The schedule needs to specify both steps where they apply. For food contact surfaces (prep boards, slicer blades, the bit of the counter where sandwiches are made): clean with detergent, rinse, then apply a sanitiser that meets BS EN 1276 or BS EN 13697, leave it for the contact time on the bottle (usually 30 seconds to 5 minutes), then air dry or wipe with blue roll. Two products, two steps. If your schedule just says "wipe down prep area" you are training staff to skip the bit that actually kills bugs.
Common mistakes
- Writing the schedule before you have done the cleaning yourself. If you have never deep-cleaned the coffee machine, you do not know how long it takes or what tools are needed. Do the task once, time it, then write the schedule. Theoretical schedules are the ones that get ignored.
- Mixing daily and deep tasks on the same sheet. Daily ticks are quick and frequent. Deep cleans are slow and infrequent. Putting them on one grid means the deep stuff hides among the easy stuff and never gets done.
- No named person. "Closing staff" is not accountable. A name on the rota is. If the same task is assigned to "the team" three weeks running, it will not be done three weeks running.
- Tidying up too much in the days before an inspection. EHOs notice. Fresh paint on the skirting, brand new chopping boards, a suspiciously sparkly canopy. They will look harder, not less hard. Consistency over time beats a panic clean every time.
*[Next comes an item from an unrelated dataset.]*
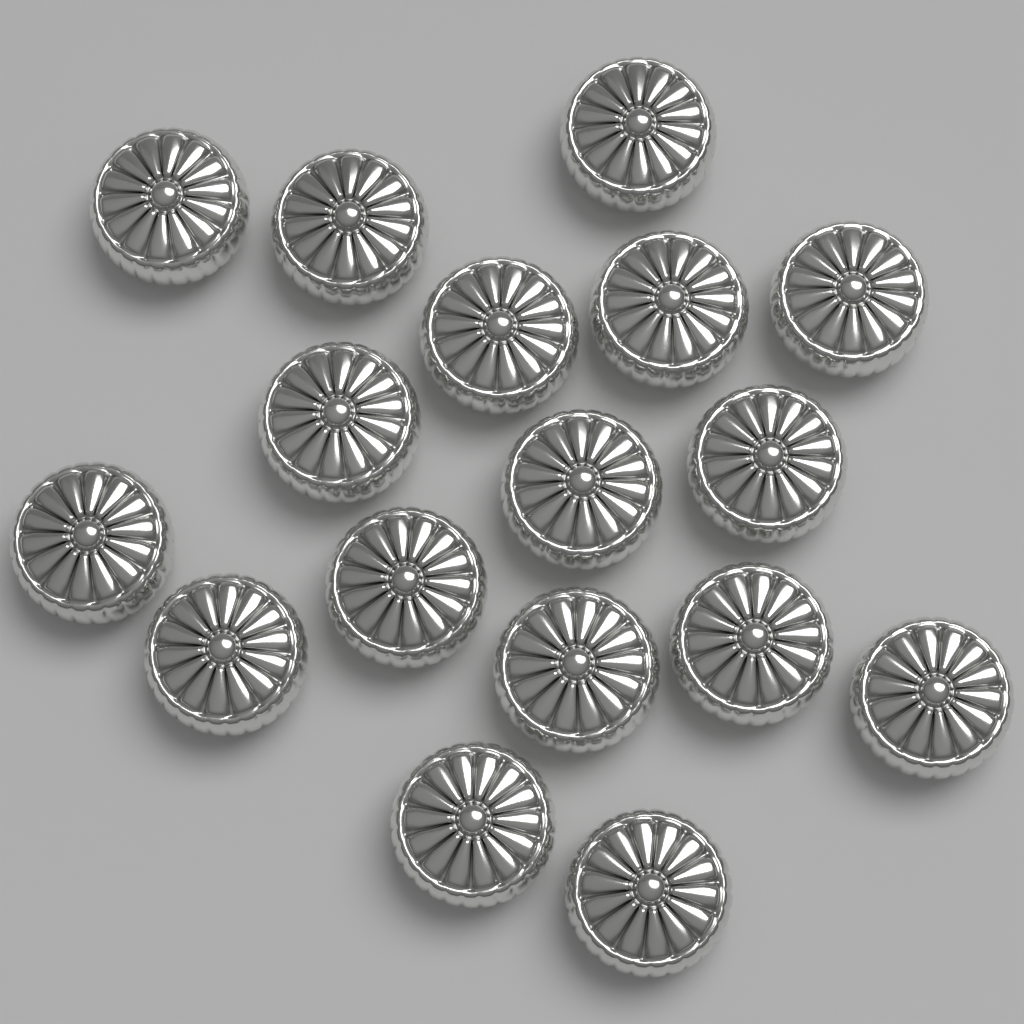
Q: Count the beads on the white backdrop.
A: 17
- Throwing the records away. The signed-off sheet is the only proof the cleaning happened. Keep them for at least a year, ideally two. A shoebox is fine. A binder is better. A photo on your phone is acceptable.
- No record of the chemicals you use. Your sanitiser needs to meet a recognised standard. Keep the safety data sheet. If you change product, update the schedule. Inspectors do ask.
A practical template you can copy
This is the daily open/close checklist we used at Harbourside. Print it, stick it on a clipboard, hang it where the work happens.
| Task | AM open | PM close | Initials | |------|---------|----------|----------| | Handwash sinks stocked (soap, blue roll) | ☐ | ☐ | | | Front of counter wiped, sanitised | ☐ | ☐ | | | Prep surfaces cleaned, sanitised (2-step) | ☐ | ☐ | | | Coffee machine: backflush, group heads | ☐ | ☐ | | | Grinder hopper wiped, chute cleared | ☐ | ☐ | | | Display fridge: temp checked, glass cleaned | ☐ | ☐ | | | Under-counter fridges: temp checked | ☐ | ☐ | | | Floor swept and mopped (front) | ☐ | ☐ | | | Floor swept and mopped (kitchen) | ☐ | ☐ | | | Bins emptied, liners replaced | ☐ | ☐ | | | Toilets checked, restocked | ☐ | ☐ | | | Handwash basin in kitchen clear | ☐ | ☐ | | | Closing manager signature | | ☐ | |
Weekly add-on (one named person per task, one day per week):
| Task | Day | Named staff | Done | |------|-----|-------------|------| | Canopy filters: dishwasher cycle | Mon | | ☐ | | Fridges: empty, clean, sanitise | Tue | | ☐ | | Coffee machine: chemical backflush | Wed | | ☐ | | Floor drains: lift covers, clean traps | Thu | | ☐ | | Storeroom: rotate stock, sweep | Fri | | ☐ | | Oven: degrease interior | Sat | | ☐ |
Monthly and quarterly tasks go on a wall calendar with the contractor's name and the invoice number, because the invoice is the record.